# Benchmarking Behavior Planners in BARK

This notebook shows the benchmarking workflow of BARK.

Systematically benchmarking behavior consists of
1. A reproducable set of scenarios (we call it **BenchmarkDatabase**)
2. Metrics, which you use to study the performance (we call it **Evaluators**)
3. The behavior model(s) under test

Our **BenchmarkRunner** can then run the benchmark and produce the results.

In [1]:
%matplotlib tk

import os
import matplotlib.pyplot as plt
from IPython.display import Video

from benchmark_database.load.benchmark_database import BenchmarkDatabase
from benchmark_database.serialization.database_serializer import DatabaseSerializer
from bark.benchmark.benchmark_runner import BenchmarkRunner, BenchmarkConfig, BenchmarkResult
from bark.benchmark.benchmark_analyzer import BenchmarkAnalyzer

from bark.runtime.commons.parameters import ParameterServer

from bark.runtime.viewer.matplotlib_viewer import MPViewer
from bark.runtime.viewer.video_renderer import VideoRenderer


from bark.core.models.behavior import BehaviorIDMClassic, BehaviorConstantAcceleration
from bark.core.models.behavior import BehaviorModel

pygame 1.9.6
Hello from the pygame community. https://www.pygame.org/contribute.html


# Database
The benchmark database provides a reproducable set of scenarios.
A scenario get's created by a ScenarioGenerator (we have a couple of them).

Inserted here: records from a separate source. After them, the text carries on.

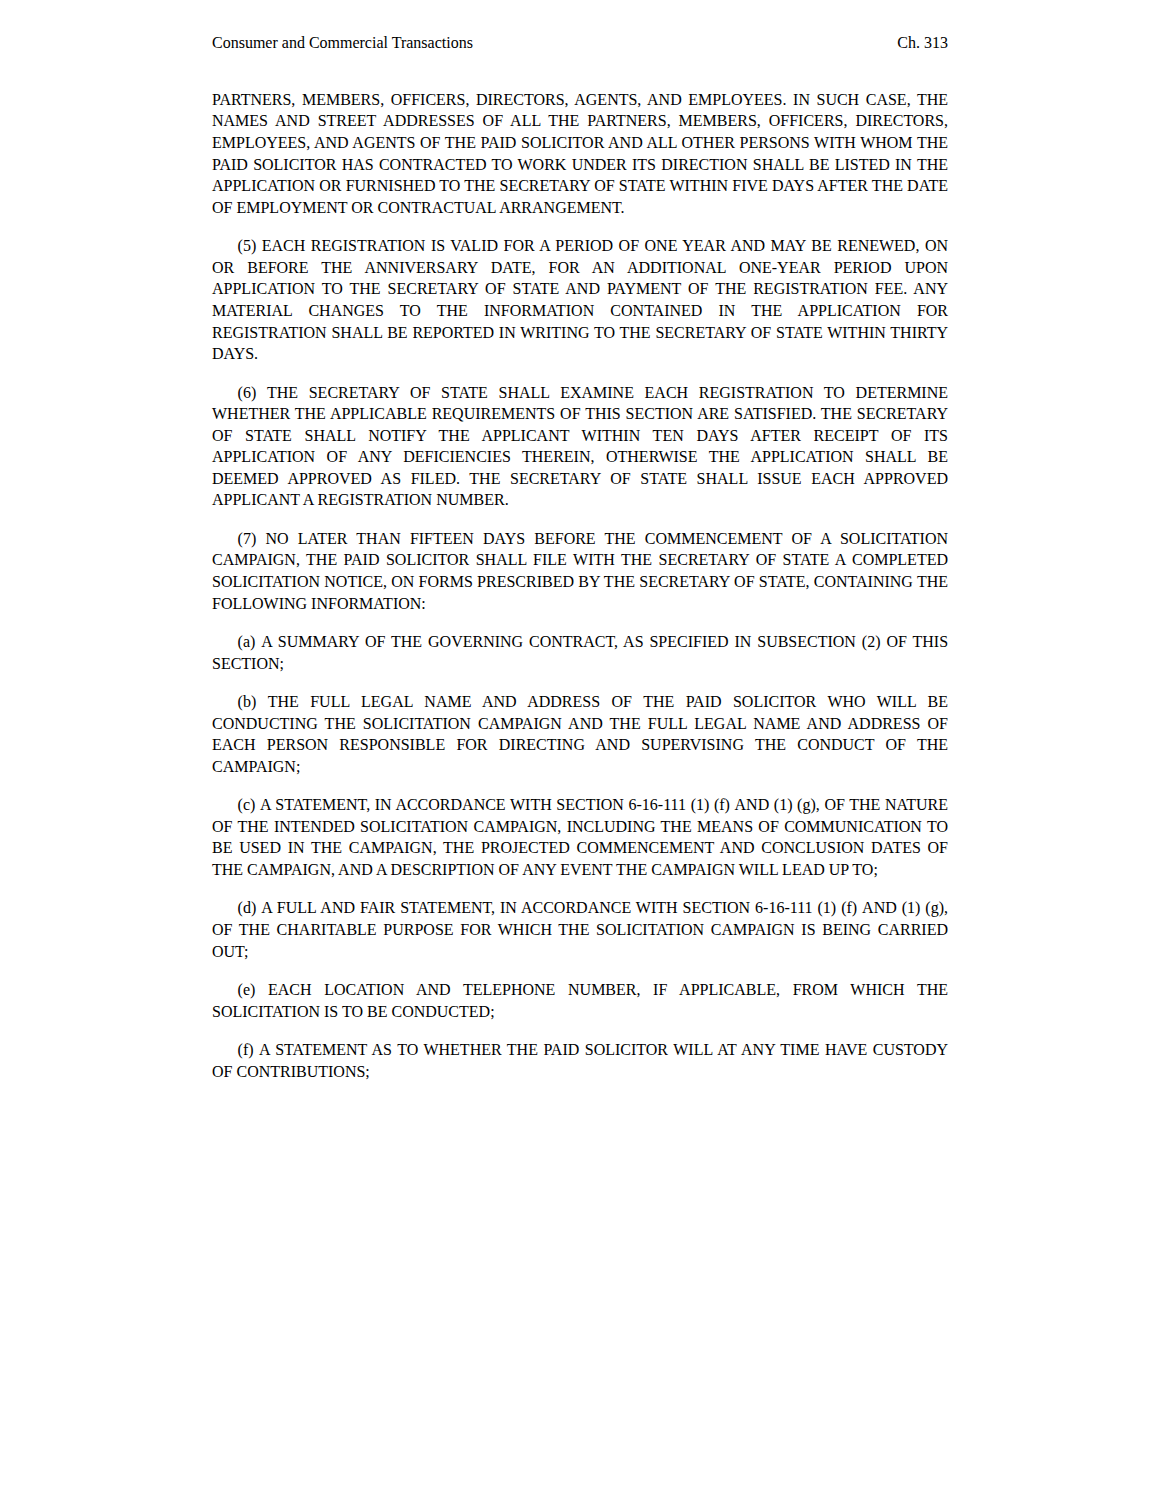Consumer and Commercial Transactions Ch. 313
PARTNERS, MEMBERS, OFFICERS, DIRECTORS, AGENTS, AND EMPLOYEES. IN SUCH CASE, THE NAMES AND STREET ADDRESSES OF ALL THE PARTNERS, MEMBERS, OFFICERS, DIRECTORS, EMPLOYEES, AND AGENTS OF THE PAID SOLICITOR AND ALL OTHER PERSONS WITH WHOM THE PAID SOLICITOR HAS CONTRACTED TO WORK UNDER ITS DIRECTION SHALL BE LISTED IN THE APPLICATION OR FURNISHED TO THE SECRETARY OF STATE WITHIN FIVE DAYS AFTER THE DATE OF EMPLOYMENT OR CONTRACTUAL ARRANGEMENT.
(5) EACH REGISTRATION IS VALID FOR A PERIOD OF ONE YEAR AND MAY BE RENEWED, ON OR BEFORE THE ANNIVERSARY DATE, FOR AN ADDITIONAL ONE-YEAR PERIOD UPON APPLICATION TO THE SECRETARY OF STATE AND PAYMENT OF THE REGISTRATION FEE. ANY MATERIAL CHANGES TO THE INFORMATION CONTAINED IN THE APPLICATION FOR REGISTRATION SHALL BE REPORTED IN WRITING TO THE SECRETARY OF STATE WITHIN THIRTY DAYS.
(6) THE SECRETARY OF STATE SHALL EXAMINE EACH REGISTRATION TO DETERMINE WHETHER THE APPLICABLE REQUIREMENTS OF THIS SECTION ARE SATISFIED. THE SECRETARY OF STATE SHALL NOTIFY THE APPLICANT WITHIN TEN DAYS AFTER RECEIPT OF ITS APPLICATION OF ANY DEFICIENCIES THEREIN, OTHERWISE THE APPLICATION SHALL BE DEEMED APPROVED AS FILED. THE SECRETARY OF STATE SHALL ISSUE EACH APPROVED APPLICANT A REGISTRATION NUMBER.
(7) NO LATER THAN FIFTEEN DAYS BEFORE THE COMMENCEMENT OF A SOLICITATION CAMPAIGN, THE PAID SOLICITOR SHALL FILE WITH THE SECRETARY OF STATE A COMPLETED SOLICITATION NOTICE, ON FORMS PRESCRIBED BY THE SECRETARY OF STATE, CONTAINING THE FOLLOWING INFORMATION:
(a) A SUMMARY OF THE GOVERNING CONTRACT, AS SPECIFIED IN SUBSECTION (2) OF THIS SECTION;
(b) THE FULL LEGAL NAME AND ADDRESS OF THE PAID SOLICITOR WHO WILL BE CONDUCTING THE SOLICITATION CAMPAIGN AND THE FULL LEGAL NAME AND ADDRESS OF EACH PERSON RESPONSIBLE FOR DIRECTING AND SUPERVISING THE CONDUCT OF THE CAMPAIGN;
(c) A STATEMENT, IN ACCORDANCE WITH SECTION 6-16-111 (1) (f) AND (1) (g), OF THE NATURE OF THE INTENDED SOLICITATION CAMPAIGN, INCLUDING THE MEANS OF COMMUNICATION TO BE USED IN THE CAMPAIGN, THE PROJECTED COMMENCEMENT AND CONCLUSION DATES OF THE CAMPAIGN, AND A DESCRIPTION OF ANY EVENT THE CAMPAIGN WILL LEAD UP TO;
(d) A FULL AND FAIR STATEMENT, IN ACCORDANCE WITH SECTION 6-16-111 (1) (f) AND (1) (g), OF THE CHARITABLE PURPOSE FOR WHICH THE SOLICITATION CAMPAIGN IS BEING CARRIED OUT;
(e) EACH LOCATION AND TELEPHONE NUMBER, IF APPLICABLE, FROM WHICH THE SOLICITATION IS TO BE CONDUCTED;
(f) A STATEMENT AS TO WHETHER THE PAID SOLICITOR WILL AT ANY TIME HAVE CUSTODY OF CONTRIBUTIONS;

The scenarios are serialized into binary files and packed together with the map file and the parameter files into a `.zip`-archive. We call this zipped archive a relase, which can be published at Github, or processed locally.

## We will first start with the DatabaseSerializer

The **DatabaseSerializer** recursively serializes all scenario param files sets
 within a folder.
 
We will process the database directory from Github.

In [2]:
dbs = DatabaseSerializer(test_scenarios=1, test_world_steps=5, num_serialize_scenarios=10)
dbs.process("../../../benchmark_database/data/tutorial_database")
local_release_filename = dbs.release(version="tutorial")

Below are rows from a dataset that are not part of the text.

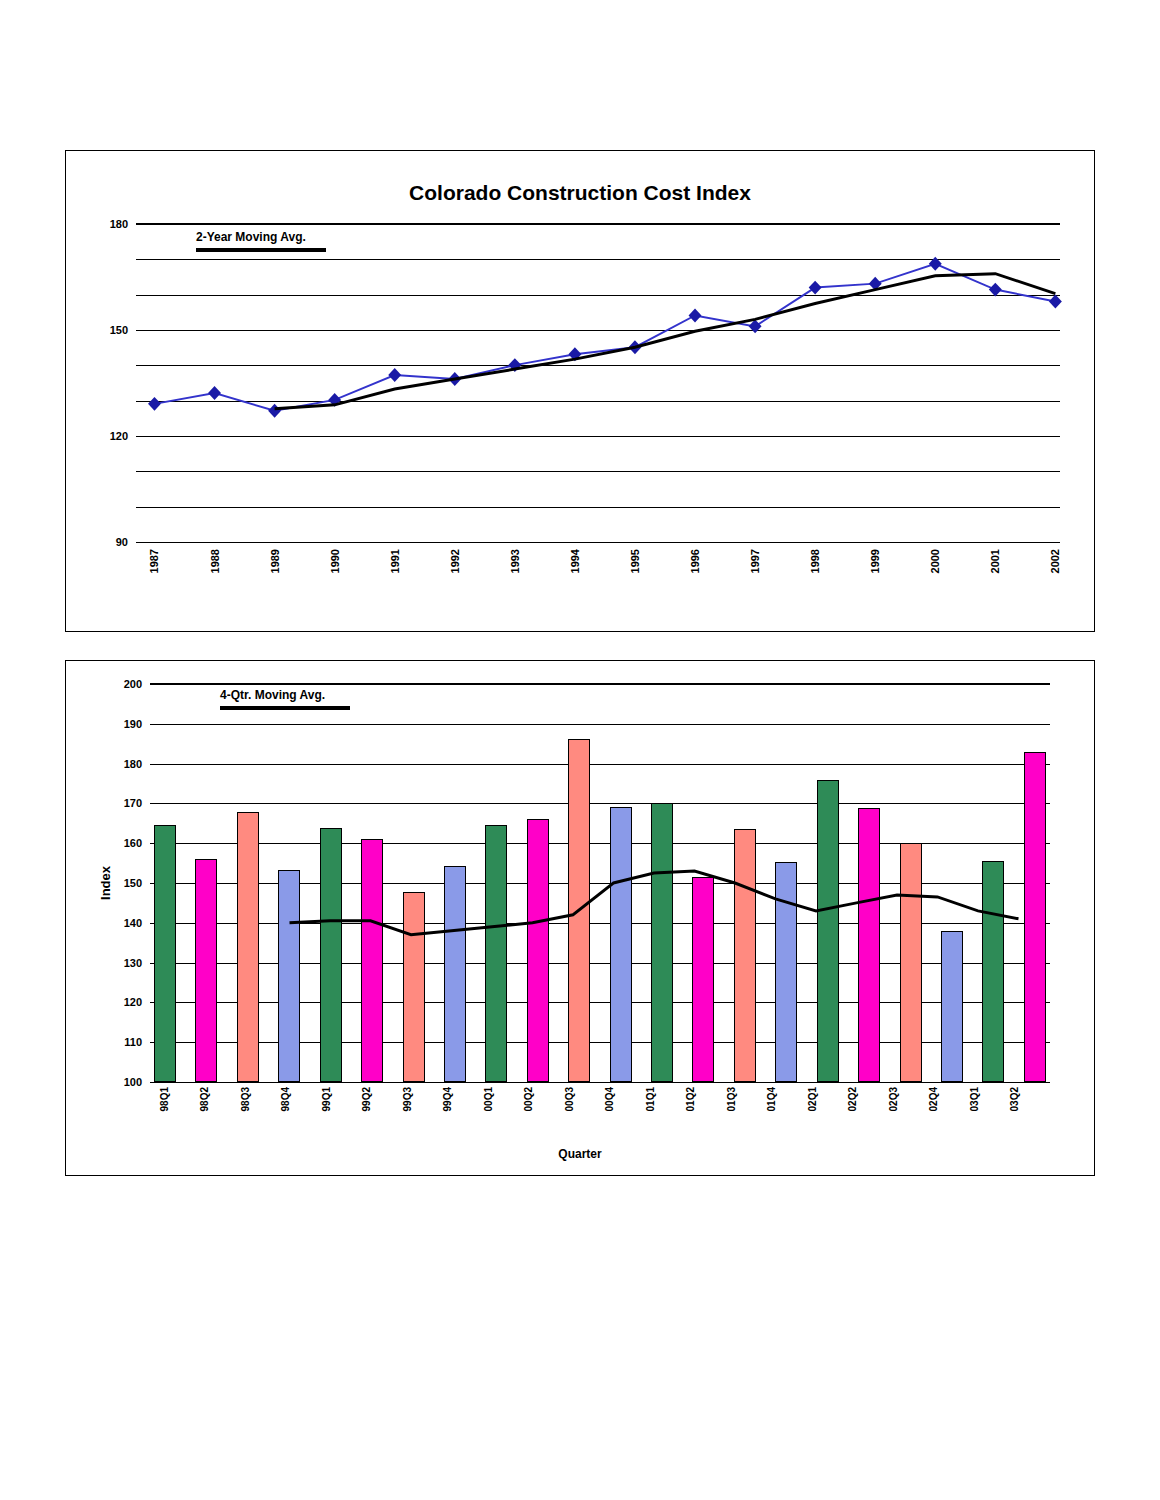Colorado Construction Cost Index
2-Year Moving Avg.
180
150
120
90
1987 1988 1989 1990 1991 1992 1993 1994 1995 1996 1997 1998 1999 2000 2001 2002
Index
4-Qtr. Moving Avg.
200
190
180
170
160
150
140
130
120
110
100
98Q1 98Q2 98Q3 98Q4 99Q1 99Q2 99Q3 99Q4 00Q1 00Q2 00Q3 00Q4 01Q1 01Q2 01Q3 01Q4 02Q1 02Q2 02Q3 02Q4 03Q1 03Q2
Quarter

print('Filename:', local_release_filename)

<bark.runtime.commons.parameters.ParameterServer object at 0x7fd46dae6710>
maps/city_highway_straight.xodr


INFO:root:Testing scenario_set1 with seed 2000 from generator ConfigurableScenarioGeneration
INFO:root:Running scenario 0 of 10 in set scenario_set1
INFO:root:The following list of files will be released:
INFO:root:/maps/city_highway_straight.xodr/city_highway_straight.xodr
INFO:root:/scenario_sets/highway_merging/set_info_scenario_set1/set_info_scenario_set1
INFO:root:/scenario_sets/highway_merging/scenario_set1_scenarios10_seed2000.bark_scenarios/scenario_set1_scenarios10_seed2000.bark_scenarios
INFO:root:/scenario_sets/highway_merging/scenario_set1.json/scenario_set1.json
INFO:root:Packed release file /home/esterle/.cache/bazel/_bazel_esterle/d337abac8c371120c1b9affa1049fa7e/execroot/bark_project/bazel-out/k8-fastbuild/bin/docs/tutorials/run.runfiles/benchmark_database/data/benchmark_database_tutorial.zip
INFO:root:Assuming local release as you did not provide a github token.


Filename: ../../../benchmark_database/data/benchmark_database_tutorial.zip


Then reload to test correct parsing

In [3]:
db = BenchmarkDatabase(database_root=local_release_filename)
scenario_generation, _, _ = db.get_scenario_generator(scenario_set_id=0)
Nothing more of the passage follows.